[START SUPPLIED TEXT]

However, we don’t recommend Howdens for pie baking. They tend to be stringy and have less pumpkin flavor than some sweeter varieties.

Pick up at least one Howden for your jack-o-lantern carving this year. Scoop well, scrape and cut a spooky shape into your gourd. Try Pumpkin Masters for a really cool look, or Google pumpkin carving templates to find the perfect freebie.

Lumina

Confession time: as loyal as I am to the good old-fashioned orange Curcurbita, I have a secret love for Luminas. This variety is a gorgeous solid white on the outside but plump and very orange on the interior.

Play up the contrast of white and orange by using your Lumina for your Halloween decor. Add a battery tea light and watch the spooky effect.

Don’t throw away those innards just yet: Lumina seeds are delicious baked with butter and salt. If you don’t plan on carving your pumpkin for decor purposes, use it in a pie or soup; Luminas have a fabulous flavor.

Queensland Blue

This unusual-looking gourd originated in Australia as its name implies. It was imported to the U.S. in the 1930s. You may have seen Queensland Blues at farmer’s markets and overlooked them as not being a “real” pumpkin. However, they are definitely Curcurbitas.

Queensland Blues have a lot of flesh to scoop, so you may want to forgo carving. Or try peeling away sections of skin only, without scooping the pumpkin out. Use a potato peeler or a woodcarving tool to put fanciful shapes on your Queensland Blue.

The flavor and texture of the Queensland Blue also makes it ideal for pies.

Jack-Be-Little

Just 3 or 4 inches across, Jack-Be-Littles are adorable and great for decor. Kids love them because they’re so easy to handle and carry. For your decor purposes, they create instant atmosphere for Halloween or Thanksgiving.

They’re tricky to scoop thin enough to carve (if you figure out a way, let us know!), but you can use a potato peeler to etch cool designs in your Jack-Be-Little’s skin. You can also cut off the tops, scoop the pulp and place a tea light in each for a pretty guest table.

They’re edible too. Try this yummy pumpkin recipe, for example. Mmm!

New England Pie

We’re sure you’ve guessed the use this pumpkin is famous for! The New England Pie pumpkin is an heirloom variety that’s perfect for baking fall treats.

New England Pie pumpkins are on the small side, usually no more than 3 to 4 pounds. Their hard skins make them very difficult to carve, so if you’re using this variety as decor, set it up uncarved.

There are many other pie pumpkin types, but the New England is the gold standard. You will definitely want a few for baking and stewing this Thanksgiving or for pumpkin cookies on Halloween.

Kakai

Get ready for the most amazing pumpkin seeds you’ve ever tasted. The seeds of this fun variety are hull-less and easy to eat. They’re among the most tasty pumpkin seeds when roasted. (And of course, this variety is simply gorgeous, with orange stripes and green mottling on the outside and firm orange flesh on the inside.)

Here’s how to make roasted pumpkin seeds from a Kakai: Cut pumpkin open and remove seeds; separate seeds from pulp in a colander under warm water. Set out on a paper towel and dry for at least two hours. Remove to a shallow pan and smother in melted butter. Sprinkle lightly with Mrs. Dash seasoning. Bake in a 300 degree oven for approximately 45 minutes. Cool and eat.

[END SUPPLIED TEXT]
[START EXTRACTED MATERIAL]

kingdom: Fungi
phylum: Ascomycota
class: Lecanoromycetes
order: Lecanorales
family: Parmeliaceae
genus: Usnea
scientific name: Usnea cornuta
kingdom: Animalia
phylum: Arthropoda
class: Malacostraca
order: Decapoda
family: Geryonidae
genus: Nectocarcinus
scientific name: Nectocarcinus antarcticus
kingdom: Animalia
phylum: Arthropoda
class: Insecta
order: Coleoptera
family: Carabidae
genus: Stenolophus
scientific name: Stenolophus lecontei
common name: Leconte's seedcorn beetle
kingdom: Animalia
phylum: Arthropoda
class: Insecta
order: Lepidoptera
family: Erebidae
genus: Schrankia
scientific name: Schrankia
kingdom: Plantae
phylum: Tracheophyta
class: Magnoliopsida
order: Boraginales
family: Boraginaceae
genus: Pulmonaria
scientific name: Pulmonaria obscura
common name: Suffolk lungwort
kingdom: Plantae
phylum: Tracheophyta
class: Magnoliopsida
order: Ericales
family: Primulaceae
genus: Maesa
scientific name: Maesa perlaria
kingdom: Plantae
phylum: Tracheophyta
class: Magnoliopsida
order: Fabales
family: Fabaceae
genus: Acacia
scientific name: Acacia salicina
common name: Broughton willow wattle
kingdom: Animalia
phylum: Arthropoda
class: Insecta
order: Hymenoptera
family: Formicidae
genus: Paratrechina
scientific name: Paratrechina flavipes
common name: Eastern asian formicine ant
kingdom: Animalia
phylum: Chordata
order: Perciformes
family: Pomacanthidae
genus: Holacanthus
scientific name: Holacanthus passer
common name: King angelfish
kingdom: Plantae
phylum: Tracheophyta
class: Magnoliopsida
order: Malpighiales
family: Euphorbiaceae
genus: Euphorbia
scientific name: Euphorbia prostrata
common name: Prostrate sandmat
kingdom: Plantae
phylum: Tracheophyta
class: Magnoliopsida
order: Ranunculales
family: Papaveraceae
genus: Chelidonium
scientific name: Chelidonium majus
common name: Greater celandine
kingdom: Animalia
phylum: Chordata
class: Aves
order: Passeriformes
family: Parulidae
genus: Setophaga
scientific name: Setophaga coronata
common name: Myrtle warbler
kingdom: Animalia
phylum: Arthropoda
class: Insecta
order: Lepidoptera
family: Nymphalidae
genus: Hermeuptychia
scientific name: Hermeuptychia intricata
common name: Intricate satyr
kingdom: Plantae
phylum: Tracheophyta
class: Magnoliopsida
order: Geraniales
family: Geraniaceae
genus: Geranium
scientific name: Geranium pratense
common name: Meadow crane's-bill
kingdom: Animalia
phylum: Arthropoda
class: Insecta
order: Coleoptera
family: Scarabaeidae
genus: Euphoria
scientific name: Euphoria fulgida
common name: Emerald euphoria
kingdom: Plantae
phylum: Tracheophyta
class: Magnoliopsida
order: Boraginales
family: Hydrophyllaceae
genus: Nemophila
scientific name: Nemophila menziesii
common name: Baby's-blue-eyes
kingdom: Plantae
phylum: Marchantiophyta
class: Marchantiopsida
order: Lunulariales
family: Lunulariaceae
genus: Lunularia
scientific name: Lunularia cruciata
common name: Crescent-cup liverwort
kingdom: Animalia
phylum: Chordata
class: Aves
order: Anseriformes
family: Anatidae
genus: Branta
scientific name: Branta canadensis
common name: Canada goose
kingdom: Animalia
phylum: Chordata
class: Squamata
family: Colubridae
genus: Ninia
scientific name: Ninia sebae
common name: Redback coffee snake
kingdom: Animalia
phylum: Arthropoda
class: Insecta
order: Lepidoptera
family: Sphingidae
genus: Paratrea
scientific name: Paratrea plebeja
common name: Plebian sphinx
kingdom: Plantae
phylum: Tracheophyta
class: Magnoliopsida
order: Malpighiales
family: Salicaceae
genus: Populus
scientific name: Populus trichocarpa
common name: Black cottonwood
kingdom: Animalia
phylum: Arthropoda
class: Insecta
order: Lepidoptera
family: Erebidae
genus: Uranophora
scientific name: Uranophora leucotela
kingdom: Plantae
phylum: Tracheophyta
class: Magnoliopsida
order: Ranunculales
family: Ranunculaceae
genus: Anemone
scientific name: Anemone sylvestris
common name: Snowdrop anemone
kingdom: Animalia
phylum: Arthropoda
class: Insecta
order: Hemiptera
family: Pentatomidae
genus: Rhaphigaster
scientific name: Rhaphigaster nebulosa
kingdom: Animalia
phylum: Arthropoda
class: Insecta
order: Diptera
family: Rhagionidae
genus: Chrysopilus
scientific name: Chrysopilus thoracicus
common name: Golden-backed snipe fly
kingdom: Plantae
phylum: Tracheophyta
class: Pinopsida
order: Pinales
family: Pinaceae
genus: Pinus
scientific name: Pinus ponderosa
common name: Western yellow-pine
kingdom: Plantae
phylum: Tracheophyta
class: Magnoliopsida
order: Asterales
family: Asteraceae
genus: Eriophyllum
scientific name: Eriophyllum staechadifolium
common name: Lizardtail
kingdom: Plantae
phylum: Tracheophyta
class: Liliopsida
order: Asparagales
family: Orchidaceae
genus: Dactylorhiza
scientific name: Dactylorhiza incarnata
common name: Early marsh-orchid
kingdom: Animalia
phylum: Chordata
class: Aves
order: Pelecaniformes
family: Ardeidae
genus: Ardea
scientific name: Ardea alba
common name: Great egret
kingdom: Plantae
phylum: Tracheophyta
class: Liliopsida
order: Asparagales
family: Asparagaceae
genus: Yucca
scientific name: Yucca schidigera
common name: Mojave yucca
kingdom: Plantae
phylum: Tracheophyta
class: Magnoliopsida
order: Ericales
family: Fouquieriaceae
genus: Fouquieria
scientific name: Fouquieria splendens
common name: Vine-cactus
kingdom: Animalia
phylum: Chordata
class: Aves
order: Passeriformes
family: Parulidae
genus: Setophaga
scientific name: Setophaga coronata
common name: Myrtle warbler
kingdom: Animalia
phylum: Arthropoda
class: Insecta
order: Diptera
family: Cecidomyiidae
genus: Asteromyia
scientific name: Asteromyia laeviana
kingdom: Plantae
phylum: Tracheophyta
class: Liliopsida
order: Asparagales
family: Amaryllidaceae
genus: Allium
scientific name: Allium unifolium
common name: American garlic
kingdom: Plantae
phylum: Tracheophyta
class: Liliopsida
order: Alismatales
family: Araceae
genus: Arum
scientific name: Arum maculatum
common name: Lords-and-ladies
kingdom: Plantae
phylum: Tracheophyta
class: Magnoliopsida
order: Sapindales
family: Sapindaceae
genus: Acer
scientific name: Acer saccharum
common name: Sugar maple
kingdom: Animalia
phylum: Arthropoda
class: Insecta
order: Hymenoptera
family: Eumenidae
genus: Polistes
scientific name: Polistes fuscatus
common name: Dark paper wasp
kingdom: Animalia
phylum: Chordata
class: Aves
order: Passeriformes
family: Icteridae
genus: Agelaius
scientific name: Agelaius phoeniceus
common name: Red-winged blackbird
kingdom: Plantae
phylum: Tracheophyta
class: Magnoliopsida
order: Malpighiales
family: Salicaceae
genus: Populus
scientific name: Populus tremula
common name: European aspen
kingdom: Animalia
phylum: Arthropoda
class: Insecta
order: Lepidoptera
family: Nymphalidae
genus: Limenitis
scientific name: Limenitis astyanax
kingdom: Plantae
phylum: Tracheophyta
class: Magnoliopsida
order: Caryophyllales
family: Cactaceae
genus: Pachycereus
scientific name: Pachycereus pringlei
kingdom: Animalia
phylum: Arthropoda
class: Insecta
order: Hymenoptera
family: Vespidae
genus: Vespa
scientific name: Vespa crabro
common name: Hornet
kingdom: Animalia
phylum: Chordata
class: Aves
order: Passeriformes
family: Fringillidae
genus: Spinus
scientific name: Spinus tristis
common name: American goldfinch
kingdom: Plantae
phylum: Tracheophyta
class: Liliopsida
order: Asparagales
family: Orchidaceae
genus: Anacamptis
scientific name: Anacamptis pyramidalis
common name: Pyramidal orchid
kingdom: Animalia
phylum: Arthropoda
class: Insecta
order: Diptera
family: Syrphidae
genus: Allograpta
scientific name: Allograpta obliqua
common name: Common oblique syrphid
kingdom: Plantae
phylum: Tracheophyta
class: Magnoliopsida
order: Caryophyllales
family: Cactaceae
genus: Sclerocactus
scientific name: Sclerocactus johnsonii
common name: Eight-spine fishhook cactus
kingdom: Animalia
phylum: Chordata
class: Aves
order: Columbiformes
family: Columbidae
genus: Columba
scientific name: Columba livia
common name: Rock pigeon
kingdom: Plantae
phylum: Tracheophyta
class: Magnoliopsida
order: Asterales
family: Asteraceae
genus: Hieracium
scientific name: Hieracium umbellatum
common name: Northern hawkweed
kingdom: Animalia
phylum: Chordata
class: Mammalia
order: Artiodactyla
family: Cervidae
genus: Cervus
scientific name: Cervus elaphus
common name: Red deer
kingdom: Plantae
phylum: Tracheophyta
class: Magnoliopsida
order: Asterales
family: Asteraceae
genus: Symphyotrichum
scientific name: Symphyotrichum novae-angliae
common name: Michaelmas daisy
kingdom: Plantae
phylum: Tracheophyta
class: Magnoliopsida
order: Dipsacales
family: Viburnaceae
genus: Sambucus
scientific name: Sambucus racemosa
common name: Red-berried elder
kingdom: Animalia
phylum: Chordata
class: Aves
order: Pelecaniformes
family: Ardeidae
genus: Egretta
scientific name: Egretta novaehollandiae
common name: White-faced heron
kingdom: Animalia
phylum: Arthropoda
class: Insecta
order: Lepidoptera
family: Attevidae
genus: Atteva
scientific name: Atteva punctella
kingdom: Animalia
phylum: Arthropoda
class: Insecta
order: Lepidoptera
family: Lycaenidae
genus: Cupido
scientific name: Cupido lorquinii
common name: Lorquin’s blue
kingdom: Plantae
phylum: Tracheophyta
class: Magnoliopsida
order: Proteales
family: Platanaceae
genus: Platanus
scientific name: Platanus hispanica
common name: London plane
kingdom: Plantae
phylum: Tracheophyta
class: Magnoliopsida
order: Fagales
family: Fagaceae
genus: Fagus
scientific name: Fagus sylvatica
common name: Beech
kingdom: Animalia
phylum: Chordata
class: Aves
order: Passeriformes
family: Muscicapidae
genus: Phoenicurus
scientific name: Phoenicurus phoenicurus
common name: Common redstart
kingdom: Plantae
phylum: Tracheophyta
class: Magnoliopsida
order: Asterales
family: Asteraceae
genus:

[END EXTRACTED MATERIAL]

AIM | Copy out word for word the portion of the pumpkin varieties text between "New England Pie pumpkins" and "cookies on Halloween.", inclusive.

IN RESPONSE |
New England Pie pumpkins are on the small side, usually no more than 3 to 4 pounds. Their hard skins make them very difficult to carve, so if you’re using this variety as decor, set it up uncarved.

There are many other pie pumpkin types, but the New England is the gold standard. You will definitely want a few for baking and stewing this Thanksgiving or for pumpkin cookies on Halloween.